NO es necesario ponérselas nada más subirse, puedes pedalear un buen tramo y cuando tienes inercia y está todo algo más despejado te las vas poniendo en marcha. 

En segmento ciclista es momento de cumplir con la estrategia definida tanto de ritmo como de hidratación y alimentación.

Debes tener paciencia para ir a tu ritmo, no dejarte llevar por el ego competitivo y hacer en cada momento lo que debes hacer en cuanto a beber y comer.

Recordando que estas líneas van encaminadas al novel, una de las máximas a tener en cuenta es la consistencia en el ritmo, el no quemar cartuchos y si es necesario ser algo más conservador que impetuoso de cara a bajarse a correr.

Ya llega el momento de la T2 donde de repente todo el mundo tiene fuerzas para tirar e ir de los primeros hacia la línea de desmontar.

Es un momento peligroso del triatlón, tanto en momento de montaje como en el de desmontar son los momentos en los que mayor número de caídas se ve.

Por lo tanto, si no eres muy hábil y no disputas la carrera, apártate y bájate a tu ritmo. 

Os aconsejo que si no habéis practicado el quitaros las zapatillas en marcha y bajaros en marcha no lo intentéis el día de la prueba. 
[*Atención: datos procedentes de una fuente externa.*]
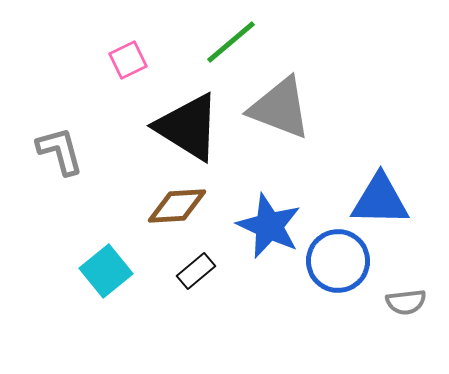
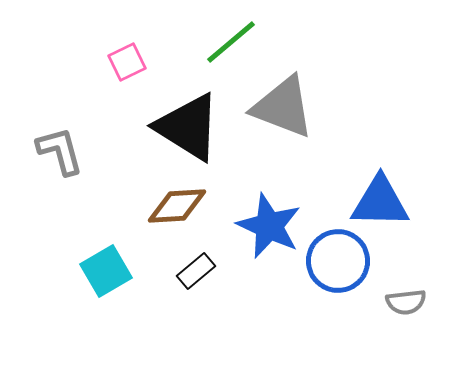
pink square: moved 1 px left, 2 px down
gray triangle: moved 3 px right, 1 px up
blue triangle: moved 2 px down
cyan square: rotated 9 degrees clockwise
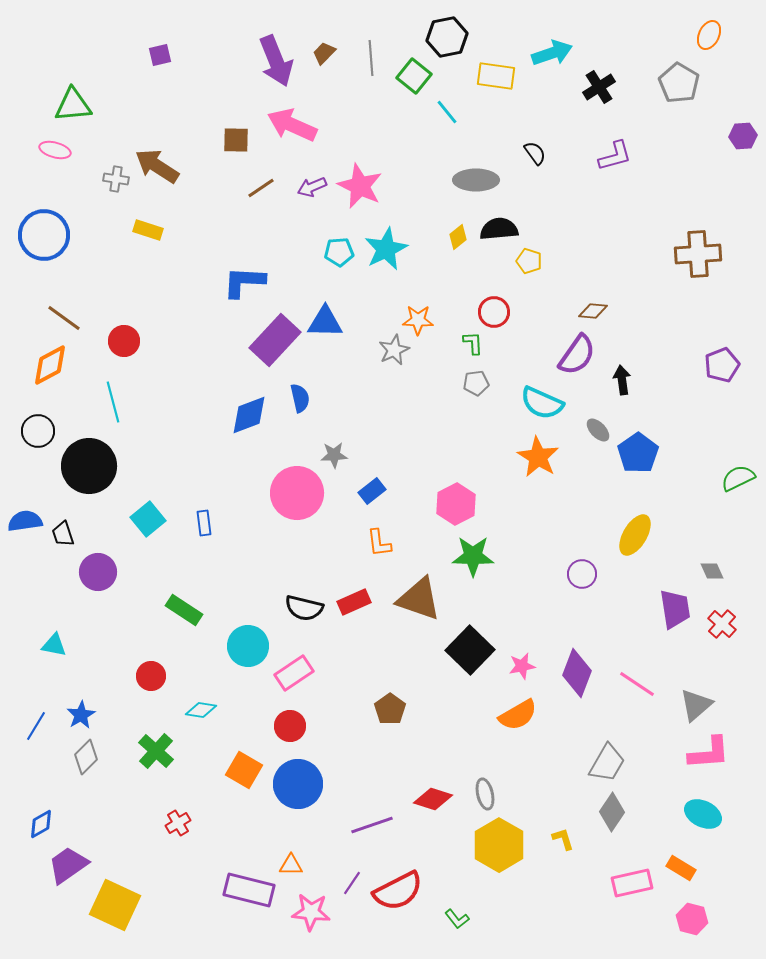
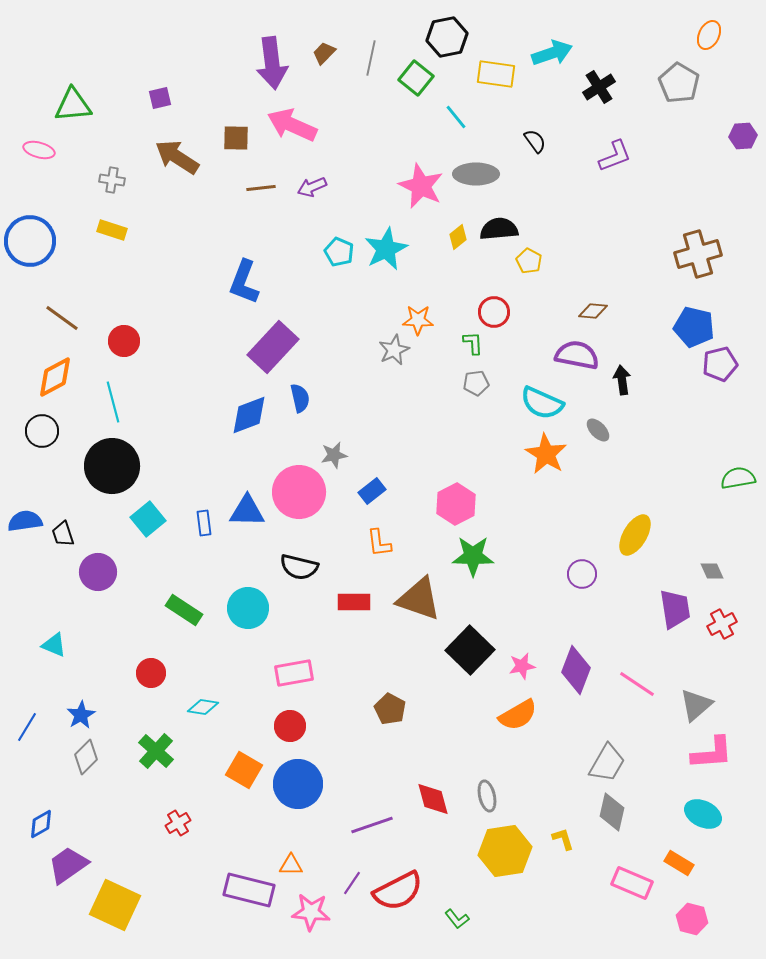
purple square at (160, 55): moved 43 px down
gray line at (371, 58): rotated 16 degrees clockwise
purple arrow at (276, 61): moved 4 px left, 2 px down; rotated 15 degrees clockwise
green square at (414, 76): moved 2 px right, 2 px down
yellow rectangle at (496, 76): moved 2 px up
cyan line at (447, 112): moved 9 px right, 5 px down
brown square at (236, 140): moved 2 px up
pink ellipse at (55, 150): moved 16 px left
black semicircle at (535, 153): moved 12 px up
purple L-shape at (615, 156): rotated 6 degrees counterclockwise
brown arrow at (157, 166): moved 20 px right, 9 px up
gray cross at (116, 179): moved 4 px left, 1 px down
gray ellipse at (476, 180): moved 6 px up
pink star at (360, 186): moved 61 px right
brown line at (261, 188): rotated 28 degrees clockwise
yellow rectangle at (148, 230): moved 36 px left
blue circle at (44, 235): moved 14 px left, 6 px down
cyan pentagon at (339, 252): rotated 28 degrees clockwise
brown cross at (698, 254): rotated 12 degrees counterclockwise
yellow pentagon at (529, 261): rotated 10 degrees clockwise
blue L-shape at (244, 282): rotated 72 degrees counterclockwise
brown line at (64, 318): moved 2 px left
blue triangle at (325, 322): moved 78 px left, 189 px down
purple rectangle at (275, 340): moved 2 px left, 7 px down
purple semicircle at (577, 355): rotated 114 degrees counterclockwise
orange diamond at (50, 365): moved 5 px right, 12 px down
purple pentagon at (722, 365): moved 2 px left, 1 px up; rotated 8 degrees clockwise
black circle at (38, 431): moved 4 px right
blue pentagon at (638, 453): moved 56 px right, 126 px up; rotated 24 degrees counterclockwise
gray star at (334, 455): rotated 8 degrees counterclockwise
orange star at (538, 457): moved 8 px right, 3 px up
black circle at (89, 466): moved 23 px right
green semicircle at (738, 478): rotated 16 degrees clockwise
pink circle at (297, 493): moved 2 px right, 1 px up
red rectangle at (354, 602): rotated 24 degrees clockwise
black semicircle at (304, 608): moved 5 px left, 41 px up
red cross at (722, 624): rotated 20 degrees clockwise
cyan triangle at (54, 645): rotated 12 degrees clockwise
cyan circle at (248, 646): moved 38 px up
pink rectangle at (294, 673): rotated 24 degrees clockwise
purple diamond at (577, 673): moved 1 px left, 3 px up
red circle at (151, 676): moved 3 px up
brown pentagon at (390, 709): rotated 8 degrees counterclockwise
cyan diamond at (201, 710): moved 2 px right, 3 px up
blue line at (36, 726): moved 9 px left, 1 px down
pink L-shape at (709, 753): moved 3 px right
gray ellipse at (485, 794): moved 2 px right, 2 px down
red diamond at (433, 799): rotated 57 degrees clockwise
gray diamond at (612, 812): rotated 21 degrees counterclockwise
yellow hexagon at (499, 845): moved 6 px right, 6 px down; rotated 21 degrees clockwise
orange rectangle at (681, 868): moved 2 px left, 5 px up
pink rectangle at (632, 883): rotated 36 degrees clockwise
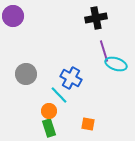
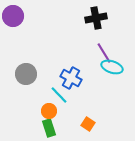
purple line: moved 2 px down; rotated 15 degrees counterclockwise
cyan ellipse: moved 4 px left, 3 px down
orange square: rotated 24 degrees clockwise
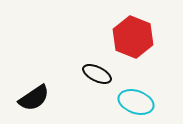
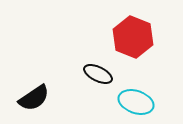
black ellipse: moved 1 px right
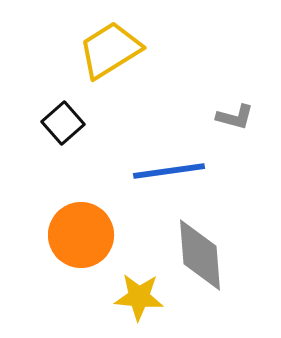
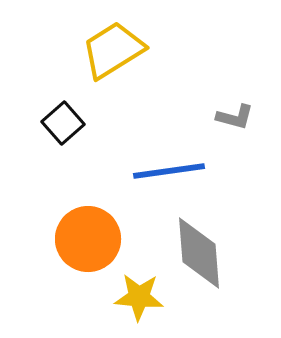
yellow trapezoid: moved 3 px right
orange circle: moved 7 px right, 4 px down
gray diamond: moved 1 px left, 2 px up
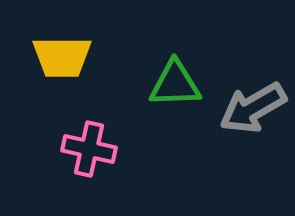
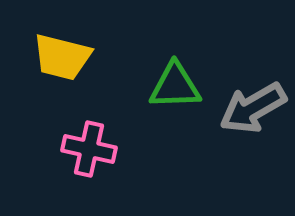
yellow trapezoid: rotated 14 degrees clockwise
green triangle: moved 2 px down
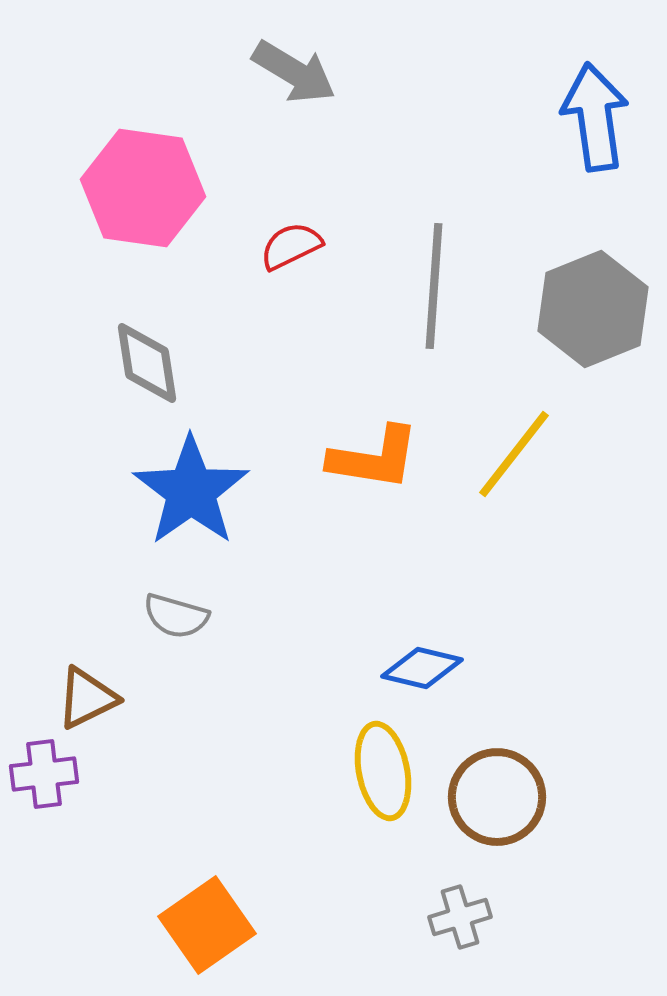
Ya te has bajado, llevas tu bici a tu cajón (¡ojo! si te equivocas de pasillo, vuelve, no puedes cruzar por debajo de las vallas o por encima de otros cajones) y recuerda…

¡NO TE QUITES EL CASCO HASTA QUE NO HAYAS APOYADO BIEN TU BICICLETA!

Ponte las zapatillas, coge la gorra y/o geles y sal corriendo. (espero que te hayas quitado ya el caso, ¿eh?

Según corres por el pasillo coloca tu dorsal por delante y prepárate para las sensaciones extrañas que tienen tus piernas los primeros metros e incluso kilómetros al correr tras el segmento ciclista.  

Ya estás corriendo y salvo excepciones, por lo general hace calor, así que mantente refrigerado. ( acude a nuestro artículo sobre el tema de calor y rendimiento)

El segmento de carrera no tiene más misterio que adaptarse a tu nivel, hidratarse, alimentarse, refirgerarse y no caer en ritmos fuera del que te corresponde llevado por la euforia del público y disfrutar del camino hacia el finisher.

Levanta los brazos a llegar a meta, no te obsesiones en ver tu reloj pues no saldrás bien en la foto  y levanta los brazos para celebrar tu logro. 

Tras esto empieza a hidratarte con moderación, espera a que la organización te deje recoger el material con suaves estiramientos e incluso masaje.

No olvides llevar tu dorsal para que la organización te deje sacar tu material y ve a disfrutar con los tuyos del éxito conseguido porque ya habrá días para analizarlo y este no es el momento.

Buenos triatlones a todos y no dejéis de disfrutarlo.